ABBY Davidson, 25, and fiance Jamie Chalmers, 31, currently rent a two-bedroom flat in central Edinburgh – but they have had to go outside the Capital to buy their first home.

“We wanted a three-bedroom house,” said Abby. “But we had to downgrade when we realised what we could get for our money.” The couple have been saving for about two-and-a-half years, paying the maximum amount into a Help-to-Buy Isa for the past 18 months.

When they started house-hunting they decided they wanted to stay below the £145,000 threshold for paying the stamp duty replacement Land and Buildings Transaction Tax.

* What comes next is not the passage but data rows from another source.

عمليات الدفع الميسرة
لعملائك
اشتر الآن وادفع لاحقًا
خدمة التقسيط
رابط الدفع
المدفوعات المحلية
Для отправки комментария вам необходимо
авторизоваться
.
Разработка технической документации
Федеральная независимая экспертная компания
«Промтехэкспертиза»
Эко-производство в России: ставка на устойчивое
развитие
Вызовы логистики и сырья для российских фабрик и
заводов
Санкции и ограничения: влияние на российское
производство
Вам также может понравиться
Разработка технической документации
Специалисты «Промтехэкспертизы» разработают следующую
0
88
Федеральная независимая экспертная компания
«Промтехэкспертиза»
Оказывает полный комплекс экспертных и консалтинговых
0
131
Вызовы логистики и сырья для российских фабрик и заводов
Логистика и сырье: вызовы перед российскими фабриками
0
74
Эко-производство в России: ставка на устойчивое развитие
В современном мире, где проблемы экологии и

They both work in the city centre but also love running, so wanted to be handy for both town and countryside.

They looked at areas like Bonaly. “But they were going to be too expensive,” said Abby.

They narrowed it down to Midlothian or perhaps East Lothian and have now bought a modern two-bedroom flat in Auchendinny, near Penicuik, for £132,000.

“It took us a long time to save up,” said Abby. “But the process of finding somewhere didn’t take too long because we were quite specific about what we were looking for and we knew the compromises we were willing to make and the ones we weren’t.

“There were a lot of sacrifices while we were saving up – we didn’t go on weekends away and we didn’t really eat out or get takeaways and never bought new clothes – but we kept focused on the goal and knew it would be worth it in the end.”

But she was well aware that it would have been quite a different story if she and Jamie had been house-hunting in an earlier age. “When we’ve had conversations with our parents, they say when they went to buy their first house they just had to show their salary slip and they got a mortgage.”